Haeger's biggest challenge is harnessing his knuckleball, which also has a mind of its own. Last season, the White Sox brought in Charlie Hough for a tutorial, and the lessons apparently stuck. Haeger went 14-6 with a 3.07 ERA for Triple-A Charlotte, and now the Sox are giving some thought to carrying him as a long reliever if he fails to crack the rotation. Unless Williams springs a trade for Doug Mirabelli, it'll be up to A.J. Pierzynski and Toby Hall to catch the dreaded thing.

Danks, Texas' first-round pick in 2003, has the highest upside of any of the kids. He has 439 strikeouts in 426 minor league innings, and he's spent the past season cultivating a changeup to complement his low-90s fastball and tight curve.

Williams, seated in the stands behind home plate during the White Sox-Cubs game Sunday, was particularly impressed when Danks shook off catcher Wiki Gonzalez twice on 3-2 counts, then threw a changeup past Koyie Hill for strike three.

Although the Chicago brass wouldn't mind sending Danks to the minors for further refinement, he is anxious to speed up the timetable.

"I've been champing at the bit for some time," Danks said. "Since I'm a younger guy, they're going to be slow with me. But if I can come here this spring and put it in their minds that I'm capable of getting big league hitters out, I don't think they'll shy away from having me up there."

Power of the pen

Ultimately, the White Sox will go as far as the big boys carry them. Garland came on strong after the All-Star break, and Buehrle seems rejuvenated in the Cactus League. The most gratifying moment of his start against Milwaukee on Monday came when Brewers infielder Tony Graffanino, bat in hand, turned to Pierzynski and asked, "Is Buehrle throwing harder this spring?"

Buehrle's stuff is nothing compared to the hell Chicago's opponents will encounter in the late innings. Bobby Jenks (6-foot-3, 280 pounds), Andrew Sisco (6-10, 270), Matt Thornton (6-6, 235), David Aardsma (6-4, 205), Mike MacDougal (6-3, 185) and Masset (6-4, 235) are likely to make up the White Sox bullpen. They run the gamut in velocity from 90-plus to "Oh my gosh, that sure sounded fast."

As a bonus, the White Sox relievers should do a great job of dominating the offensive boards.

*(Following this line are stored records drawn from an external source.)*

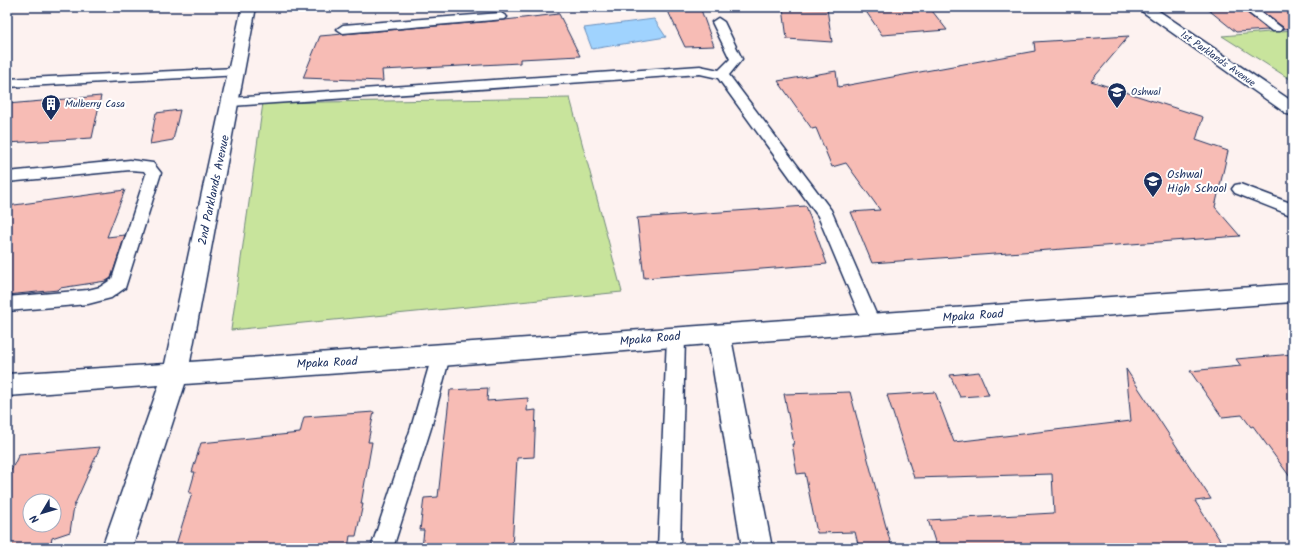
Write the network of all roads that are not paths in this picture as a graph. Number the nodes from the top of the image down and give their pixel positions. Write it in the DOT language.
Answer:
graph roads {
  1 [pos="249,7"];
  2 [pos="435,7"];
  3 [pos="1143,7"];
  4 [pos="1247,7"];
  5 [pos="501,18"];
  6 [pos="432,21"];
  7 [pos="718,22"];
  8 [pos="1276,28"];
  9 [pos="343,29"];
  10 [pos="236,72"];
  11 [pos="722,75"];
  12 [pos="7,83"];
  13 [pos="232,102"];
  14 [pos="1293,110"];
  15 [pos="7,177"];
  16 [pos="1240,189"];
  17 [pos="1293,210"];
  18 [pos="1293,293"];
  19 [pos="7,304"];
  20 [pos="871,323"];
  21 [pos="718,334"];
  22 [pos="676,337"];
  23 [pos="441,356"];
  24 [pos="176,372"];
  25 [pos="7,385"];
  26 [pos="117,548"];
  27 [pos="382,548"];
  28 [pos="669,548"];
  29 [pos="757,548"];
  1 -- 10 [label="street, 2nd Parklands Avenue"];
  2 -- 6 [label="lane"];
  3 -- 14 [label="street, 1st Parklands Avenue"];
  4 -- 8 [label="lane"];
  5 -- 6 [label="lane"];
  6 -- 9 [label="lane"];
  7 -- 11 [label="lane"];
  10 -- 12 [label="lane"];
  10 -- 13 [label="street, 2nd Parklands Avenue"];
  11 -- 13 [label="lane"];
  11 -- 20 [label="lane"];
  13 -- 24 [label="street, 2nd Parklands Avenue"];
  15 -- 19 [label="lane"];
  16 -- 17 [label="lane"];
  18 -- 20 [label="street, Mpaka Road"];
  20 -- 21 [label="street, Mpaka Road"];
  21 -- 22 [label="street, Mpaka Road"];
  21 -- 29 [label="street"];
  22 -- 23 [label="street, Mpaka Road"];
  22 -- 28 [label="lane"];
  23 -- 24 [label="street, Mpaka Road"];
  23 -- 27 [label="lane"];
  24 -- 25 [label="street, Mpaka Road"];
  24 -- 26 [label="street, 2nd Parklands Avenue"];
}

"I think the idea was to just round up some guys who have really above-average arms and try to harness that," Konerko said. "We definitely have some guys who throw hard. And they're all big, so if we get into a fight, we'll be OK."

Guillen's banter notwithstanding, the White Sox have immense faith in Cooper's ability to get the most out of the talent on the staff. Cooper tapped Jenks and Thornton's potential in a hurry and coaxed a 21-win season out of Esteban Loaiza in 2003, so he has a track record for doing the Mr. Fix-It thing.

Given the small margin of error at U.S. Cellular Field, the White Sox like the idea of having hard throwers who challenge hitters. But most of their relievers have suffered from the wandering-strike-zone syndrome at various stages of their careers, so watching from the dugout won't always be pleasant.

"Ozzie is going to need some Maalox," a scout in Arizona said.

And if things don't work out, he can always augment that sensitivity training with anger management.